++++ EXCERPTED TEXT ++++

As you can see there are a few fields about VM. The most important
one is *storage*, that can be one of this values:

-  REDIS\_VM\_MEMORY: the associated value is in memory.
-  REDIS\_VM\_SWAPPED: the associated values is swapped, and the
   value entry of the hash table is just set to NULL.
-  REDIS\_VM\_LOADING: the value is swapped on disk, the entry is
   NULL, but there is a job to load the object from the swap to the
   memory (this field is only used when threaded VM is active).
-  REDIS\_VM\_SWAPPING: the value is in memory, the entry is a
   pointer to the actual Redis Object, but there is an I/O job in
   order to transfer this value to the swap file.

If an object is swapped on disk (REDIS\_VM\_SWAPPED or
REDIS\_VM\_LOADING), how do we know where it is stored, what type
it is, and so forth? That's simple: the *vtype* field is set to the
original type of the Redis object swapped, while the *vm* field
(that is a *redisObjectVM* structure) holds information about the
location of the object. This is the definition of this additional
structure:
::

    /* The VM object structure */
    struct redisObjectVM {
        off_t page;         /* the page at which the object is stored on disk */
        off_t usedpages;    /* number of pages used on disk */
        time_t atime;       /* Last access time */
    } vm;

As you can see the structure contains the page at which the object
is located in the swap file, the number of pages used, and the last
access time of the object (this is very useful for the algorithm
that select what object is a good candidate for swapping, as we
want to transfer on disk objects that are rarely accessed).
As you can see, while all the other fields are using unused bytes
in the old Redis Object structure (we had some free bit due to
natural memory alignment concerns), the *vm* field is new, and
indeed uses additional memory. Should we pay such a memory cost
even when VM is disabled? No! This is the code to create a new
Redis Object:
::

    ... some code ...
            if (server.vm_enabled) {
                pthread_mutex_unlock(&server.obj_freelist_mutex);
                o = zmalloc(sizeof(*o));
            } else {
                o = zmalloc(sizeof(*o)-sizeof(struct redisObjectVM));
            }
    ... some code ...

As you can see if the VM system is not enabled we allocate just
``sizeof(*o)-sizeof(struct redisObjectVM)`` of memory. Given that
the *vm* field is the last in the object structure, and that this
fields are never accessed if VM is disabled, we are safe and Redis
without VM does not pay the memory overhead.
The Swap File
-------------

The next step in order to understand how the VM subsystem works is
understanding how objects are stored inside the swap file. The good
news is that's not some kind of special format, we just use the
same format used to store the objects in .rdb files, that are the
usual dump files produced by Redis using the SAVE command.

++++ RECORDS SHOWN ++++

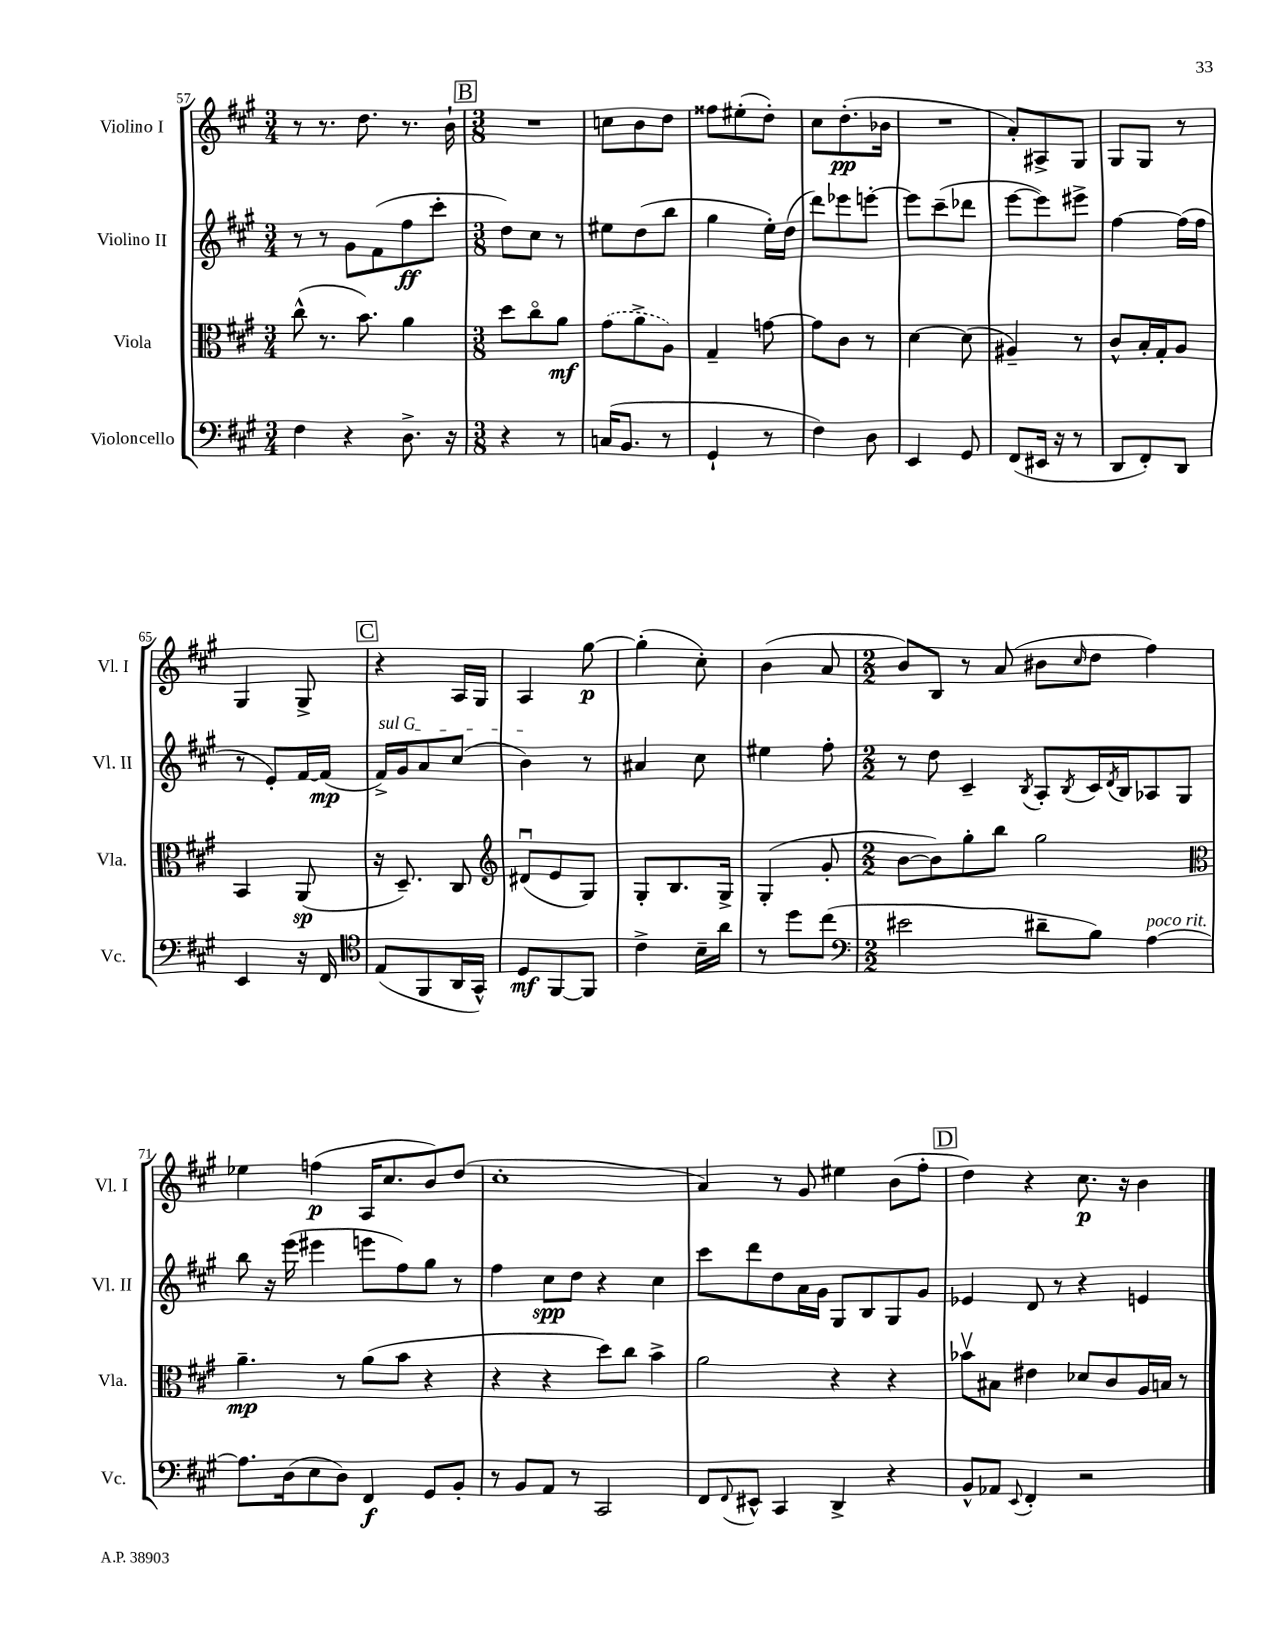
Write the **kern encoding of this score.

**kern	**kern	**kern	**kern
*staff4	*staff3	*staff2	*staff1
*clefF4	*clefC3	*clefG2	*clefG2
*k[f#c#g#]	*k[f#c#g#]	*k[f#c#g#]	*k[f#c#g#]
*M3/4	*M3/4	*M3/4	*M3/4
4F#\	(8cc#^^\	8r	8r
.	8.r	8r	8.r
4r	.	8g#\L	.
.	8.b\)	.	8.dd\
.	.	(8f#\	.
8.D^\	4a\	8ff#\	8.r
.	.	8ccc#'\J	.
16r	.	.	16b`\
=	=	=	=
*M3/8	*M3/8	*M3/8	*M3/8
4r	8dd\L	8dd\L)	4.r
.	8cc#o\	8cc#\J	.
8r	8a\J	8r	.
=	=	=	=
(16C/LK	(8g#\L	8ee#\L	8cc\L
8.BB/J	.	.	.
.	8a^\	(8dd\	8b\
8r	8A\J)	8bb\J	8dd\J
=	=	=	=
4GG#`/	4G#~/	4gg#\	8ff##\L
.	.	.	(8ee#'\
8r	[8g\	16ee'\LL)	8dd'\J)
.	.	(16dd\JJ	.
=	=	=	=
4F#\)	8g\]L	8ddd\L)	8cc#\L
.	8c#\J	8eee-\	(8.dd'\
8D\	8r	[8eee'\J	.
.	.	.	16b-\Jk
=	=	=	=
4EE/	[4d\	8eee\]L	4.r
.	.	(8ccc#~\	.
8GG#/	(8d\]	8ddd-\J	.
=	=	=	=
(8FF#/L	4A#~/)	[8eee\L	8a'/L)
16EE#/Jk	.	8eee\])	8A#^/
16r	.	.	.
8r	8r	8eee#^\J	8G#/J
=	=	=	=
8DD/L	8c#^^/L	[4ff#\	8G#/L
8FF#'/)	16B'/L	.	8G#/J
.	16G#'/J	.	.
8DD/J	8A/J	(16ff#\]LL	8r
.	.	16ff#\JJ	.
=	=	=	=
4EE/	4BB/	8r	4G#/
.	.	8e'/L)	.
16r	(8AA/	[16f#/L	8G#^/
16FF#/	.	(16f#/]JJ	.
=	=	=	=
*clefC4	*	*	*
(8E/L	16r	16f#^/LL)	4r
.	8.D~/)	16g#/J	.
8FF#/	.	8a/	.
16AA/L	8C#/	(8cc#/J	16A/LL
16GG#^^/JJ)	.	.	16G#/JJ
=	=	=	=
*	*clefG2	*	*
8D/L	(8d#u/L	4b\)	4A/
[8FF#/	8e/	.	.
8FF#/]J	8G#/J)	8r	[8gg#\
=	=	=	=
4c#^\	8G#'/L	4a#/	(4gg#'\]
.	8.B/	.	.
16B~\LL	.	8cc#\	8cc#'\)
16a\JJ	16G#^/Jk	.	.
=	=	=	=
8r	(4G#'/	4ee#\	(4b\
8dd\L	.	.	.
(8cc#\J	8g#'/	8ff#'\	8a/
=	=	=	=
*clefF4	*	*	*
*M2/2	*M2/2	*M2/2	*M2/2
2e#\	[8b\L	8r	8b/L)
.	8b\])	8dd\	8B/J
.	8gg#'\	4c#~/	8r
.	8bb\J	.	(8a/
.	.	8qB/	.
8d#~\L	2gg#\	8A'/L	8b#\L
.	.	8qB/	16qqcc#/
8B\J)	.	16c#/L	8dd\J
.	.	8qd/	.
.	.	16B/J	.
[4A\	.	8A-/	4ff#\)
.	.	8G#/J	.
=	=	=	=
*	*clefC3	*	*
8.A\]L	4.a~\	8bb\	4ee-\
.	.	16r	.
(16D\k	.	(16eee\	.
8E\	.	4eee#\	(4ff\
8D\J)	8r	.	.
4FF#/	(8a\L	8eee\L	16A/LK
.	.	.	8.cc#/
.	8b\J	8ff#\)	.
8GG#/L	4r	8gg#\J	8b/)
8BB'/J	.	8r	(8dd/J
=	=	=	=
8r	4r	4ff#\	1cc#'
8BB/L	.	.	.
8AA/J	4r	8cc#\L	.
8r	.	8dd\J	.
2CC#/	8dd\L)	4r	.
.	8cc#\J	.	.
.	4b^\	4cc#\	.
=	=	=	=
8FF#/L	2a\	8ccc#\L	4a/)
8qqFF#/	.	.	.
8EE#^^/J	.	8ddd\	.
4CC#/	.	8dd\	8r
.	.	16a\L	8g#/
.	.	16g#\JJ	.
4DD^/	4r	8G#/L	4ee#\
.	.	8B/	.
4r	4r	8G#/	(8b\L
.	.	8g#/J	8ff#'\J
=	=	=	=
8BB^^/L	8b-v\L	4e-/	4dd\)
8AA-/J	8B#\J	.	.
8qqEE/	.	.	.
4FF#'/	4e#\	8d/	4r
.	.	8r	.
2r	8d-/L	4r	8.cc#\
.	8c#/	.	.
.	.	.	16r
.	16A/L	4e/	4b\
.	16B/JJ	.	.
.	8r	.	.
==	==	==	==
*-	*-	*-	*-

++++

- WHAT TO WORK ON:
• a. Pick out each line of the records that contains the string "kern".
• b. Carry the text on Redis virtual memory forward from its final sentence.

- RESPONSES BY TASK:
• a.
Write the **kern encoding of this score.
**kern	**kern	**kern	**kern

• b.
The swap file is composed of a given number of pages, where every
page size is a given number of bytes. This parameters can be
changed in redis.conf, since different Redis instances may work
better with different values: it depends on the actual data you
store inside it. The following are the default values:
::

    vm-page-size 32
    vm-pages 134217728

Redis takes a "bitmap" (an contiguous array of bits set to zero or
one) in memory, every bit represent a page of the swap file on
disk: if a given bit is set to 1, it represents a page that is
already used (there is some Redis Object stored there), while if
the corresponding bit is zero, the page is free.
Taking this bitmap (that will call the page table) in memory is a
huge win in terms of performances, and the memory used is small: we
just need 1 bit for every page on disk. For instance in the example
below 134217728 pages of 32 bytes each (4GB swap file) is using
just 16 MB of RAM for the page table.
Transfering objects from memory to swap
---------------------------------------

In order to transfer an object from memory to disk we need to
perform the following steps (assuming non threaded VM, just a
simple blocking approach):

-  Find how many pages are needed in order to store this object on
   the swap file. This is trivially accomplished just calling the
   function ``rdbSavedObjectPages`` that returns the number of pages
   used by an object on disk. Note that this function does not
   duplicate the .rdb saving code just to understand what will be the
   length **after** an object will be saved on disk, we use the trick
   of opening /dev/null and writing the object there, finally calling
   ``ftello`` in order check the amount of bytes required. What we do
   basically is to save the object on a virtual very fast file, that
   is, /dev/null.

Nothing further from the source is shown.